The dispute comes as students and universities debate rising tuition costs across the country. This includes at LIU’s Brooklyn campus, where students last year distributed a “disorientation guide” in part to complain about rising prices. Kimberly Cline became president in 2013 facing a mandate to cut costs as LIU, like many other tuition-dependent campuses, looked for ways to economize. When Cline became president, the university’s credit rating was approaching junk status and Cline began to cut administrative positions.
LIU’s decision to lockout its employees comes at a time when unions are looking to college campuses as fertile grounds for organizing. As unions decline in manufacturing and the public sector, they’re maintaining and even gaining strength in white-collar positions. On college campuses in particular there is an opportunity for unions to build: Grad students and professors are typically more liberal than the overall population and more aware of the potential benefits of organizing. And recent decisions by the National Labor Relations Board have made it possible for graduate students and undergrad student workers to unionize.
“You will see a big surge of this kind of organizing, because from a union’s perspective, this is low-hanging fruit,” says Ruth Milkman, a professor of sociology at the CUNY Graduate Center.
This is not a welcome change from the university’s perspective. “University administrations have become corporate in their mentality, which becomes a commitment to anti-unionism,” Milkman told me. Many universities are hiring “labor consultants” who can advise them on how to prevent unions from forming on their campuses, Milkman says.

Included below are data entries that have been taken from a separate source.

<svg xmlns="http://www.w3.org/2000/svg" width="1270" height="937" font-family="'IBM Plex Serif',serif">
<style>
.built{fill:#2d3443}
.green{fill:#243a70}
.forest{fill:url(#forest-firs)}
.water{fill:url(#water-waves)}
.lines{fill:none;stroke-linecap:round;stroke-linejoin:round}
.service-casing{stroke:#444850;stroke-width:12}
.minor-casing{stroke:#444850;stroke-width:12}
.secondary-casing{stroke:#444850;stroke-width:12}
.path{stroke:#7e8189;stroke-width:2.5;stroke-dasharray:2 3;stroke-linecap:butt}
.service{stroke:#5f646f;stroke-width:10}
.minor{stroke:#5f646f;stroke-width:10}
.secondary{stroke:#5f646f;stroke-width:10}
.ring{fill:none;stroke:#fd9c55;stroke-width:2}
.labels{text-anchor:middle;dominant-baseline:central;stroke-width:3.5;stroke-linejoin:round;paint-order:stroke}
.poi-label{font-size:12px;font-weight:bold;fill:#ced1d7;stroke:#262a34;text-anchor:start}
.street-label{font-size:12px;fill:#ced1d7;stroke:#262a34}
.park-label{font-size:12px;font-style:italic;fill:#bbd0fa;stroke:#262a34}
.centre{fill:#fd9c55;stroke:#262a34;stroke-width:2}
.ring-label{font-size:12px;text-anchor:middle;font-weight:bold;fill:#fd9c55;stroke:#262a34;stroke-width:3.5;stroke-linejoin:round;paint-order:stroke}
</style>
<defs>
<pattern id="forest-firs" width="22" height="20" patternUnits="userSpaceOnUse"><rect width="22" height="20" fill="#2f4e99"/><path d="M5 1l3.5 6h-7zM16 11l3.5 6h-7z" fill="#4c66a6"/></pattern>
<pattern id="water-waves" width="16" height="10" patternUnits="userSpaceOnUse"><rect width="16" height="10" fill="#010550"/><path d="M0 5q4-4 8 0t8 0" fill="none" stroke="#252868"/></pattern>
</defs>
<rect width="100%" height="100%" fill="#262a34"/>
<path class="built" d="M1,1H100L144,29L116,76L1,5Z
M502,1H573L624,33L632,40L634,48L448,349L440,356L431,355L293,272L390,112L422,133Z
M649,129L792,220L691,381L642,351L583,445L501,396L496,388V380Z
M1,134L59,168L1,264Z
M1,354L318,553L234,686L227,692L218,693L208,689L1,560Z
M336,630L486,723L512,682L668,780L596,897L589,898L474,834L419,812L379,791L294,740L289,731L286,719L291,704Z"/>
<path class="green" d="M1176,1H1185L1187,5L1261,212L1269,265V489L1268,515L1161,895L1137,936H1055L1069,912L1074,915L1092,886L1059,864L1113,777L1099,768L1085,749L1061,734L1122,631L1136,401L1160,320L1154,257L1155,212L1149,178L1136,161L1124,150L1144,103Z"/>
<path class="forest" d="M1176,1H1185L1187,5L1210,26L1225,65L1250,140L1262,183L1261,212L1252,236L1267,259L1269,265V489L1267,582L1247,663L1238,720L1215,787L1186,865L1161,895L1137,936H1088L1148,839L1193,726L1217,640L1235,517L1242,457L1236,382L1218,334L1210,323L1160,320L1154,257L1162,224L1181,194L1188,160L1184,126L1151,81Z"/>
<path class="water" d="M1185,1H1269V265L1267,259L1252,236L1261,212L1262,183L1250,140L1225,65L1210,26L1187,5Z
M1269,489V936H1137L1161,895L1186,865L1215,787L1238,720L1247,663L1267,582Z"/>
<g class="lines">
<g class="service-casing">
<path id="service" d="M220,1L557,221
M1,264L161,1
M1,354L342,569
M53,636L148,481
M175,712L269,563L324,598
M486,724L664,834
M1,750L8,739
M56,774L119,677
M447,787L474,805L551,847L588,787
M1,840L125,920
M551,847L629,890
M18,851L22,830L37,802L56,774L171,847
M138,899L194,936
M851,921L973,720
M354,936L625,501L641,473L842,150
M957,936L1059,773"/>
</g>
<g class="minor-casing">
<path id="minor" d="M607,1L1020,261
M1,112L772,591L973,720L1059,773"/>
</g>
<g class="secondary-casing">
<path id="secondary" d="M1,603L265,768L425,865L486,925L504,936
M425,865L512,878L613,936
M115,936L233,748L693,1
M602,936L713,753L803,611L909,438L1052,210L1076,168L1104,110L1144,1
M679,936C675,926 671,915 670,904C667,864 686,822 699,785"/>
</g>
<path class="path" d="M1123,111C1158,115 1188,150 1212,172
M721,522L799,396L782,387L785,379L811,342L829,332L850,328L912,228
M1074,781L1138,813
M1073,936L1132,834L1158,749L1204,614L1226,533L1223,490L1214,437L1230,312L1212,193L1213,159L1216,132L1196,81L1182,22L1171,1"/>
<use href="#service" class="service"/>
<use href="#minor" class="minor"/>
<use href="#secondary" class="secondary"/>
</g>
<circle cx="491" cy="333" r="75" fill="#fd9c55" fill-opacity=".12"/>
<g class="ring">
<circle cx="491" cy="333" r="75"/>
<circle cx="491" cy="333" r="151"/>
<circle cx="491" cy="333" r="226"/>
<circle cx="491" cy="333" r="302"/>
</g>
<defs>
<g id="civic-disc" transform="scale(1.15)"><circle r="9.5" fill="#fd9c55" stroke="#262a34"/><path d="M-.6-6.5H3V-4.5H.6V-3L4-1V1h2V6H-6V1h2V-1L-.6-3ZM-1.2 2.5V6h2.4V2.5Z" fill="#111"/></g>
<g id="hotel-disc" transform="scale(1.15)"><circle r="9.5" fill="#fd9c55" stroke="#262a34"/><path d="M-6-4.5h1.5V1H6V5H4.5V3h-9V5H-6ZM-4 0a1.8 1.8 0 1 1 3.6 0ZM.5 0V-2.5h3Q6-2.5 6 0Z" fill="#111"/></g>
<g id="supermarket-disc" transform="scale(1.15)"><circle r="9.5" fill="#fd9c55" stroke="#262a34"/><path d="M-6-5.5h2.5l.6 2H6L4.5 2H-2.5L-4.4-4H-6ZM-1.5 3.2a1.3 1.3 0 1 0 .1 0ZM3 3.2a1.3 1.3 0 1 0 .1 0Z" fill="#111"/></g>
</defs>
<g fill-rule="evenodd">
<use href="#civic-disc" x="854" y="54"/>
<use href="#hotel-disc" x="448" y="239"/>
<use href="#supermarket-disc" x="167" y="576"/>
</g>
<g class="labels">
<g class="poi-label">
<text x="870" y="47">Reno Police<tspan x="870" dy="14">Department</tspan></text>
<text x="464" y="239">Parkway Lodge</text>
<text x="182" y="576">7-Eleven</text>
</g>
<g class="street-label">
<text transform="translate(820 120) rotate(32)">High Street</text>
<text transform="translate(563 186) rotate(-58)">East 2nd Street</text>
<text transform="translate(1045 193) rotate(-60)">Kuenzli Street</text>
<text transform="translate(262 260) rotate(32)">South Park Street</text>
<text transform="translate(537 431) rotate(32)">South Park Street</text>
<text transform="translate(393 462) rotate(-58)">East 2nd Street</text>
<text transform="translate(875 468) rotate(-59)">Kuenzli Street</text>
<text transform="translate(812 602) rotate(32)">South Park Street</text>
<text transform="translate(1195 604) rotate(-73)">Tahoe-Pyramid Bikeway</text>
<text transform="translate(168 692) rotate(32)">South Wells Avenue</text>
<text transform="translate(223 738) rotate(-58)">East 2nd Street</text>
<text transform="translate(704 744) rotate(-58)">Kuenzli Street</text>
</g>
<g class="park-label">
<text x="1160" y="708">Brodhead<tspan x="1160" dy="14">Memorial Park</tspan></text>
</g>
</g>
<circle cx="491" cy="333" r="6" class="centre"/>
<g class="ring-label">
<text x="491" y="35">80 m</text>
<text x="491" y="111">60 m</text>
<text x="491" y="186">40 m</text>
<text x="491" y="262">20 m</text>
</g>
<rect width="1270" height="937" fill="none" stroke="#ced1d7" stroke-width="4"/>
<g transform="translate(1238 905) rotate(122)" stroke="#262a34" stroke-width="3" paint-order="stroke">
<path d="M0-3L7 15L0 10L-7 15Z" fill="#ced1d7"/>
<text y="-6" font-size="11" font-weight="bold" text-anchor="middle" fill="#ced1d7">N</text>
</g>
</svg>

Worst-case scenario, for the university, would be that the National Labor Relations Board could decide that the university has committed the lockout in an environment of unfair labor practices, at which point LIU would have to pay back wages. But even the best case scenario probably isn’t great: Even if the school reaches an agreement with the union and the 400 faculty are given their jobs back, LIU will still be facing budget problems, which may be exacerbated by students staying away. And worse, it will be remembered as the place of higher education that was the first to lock out its faculty. Those wounds could last a long time.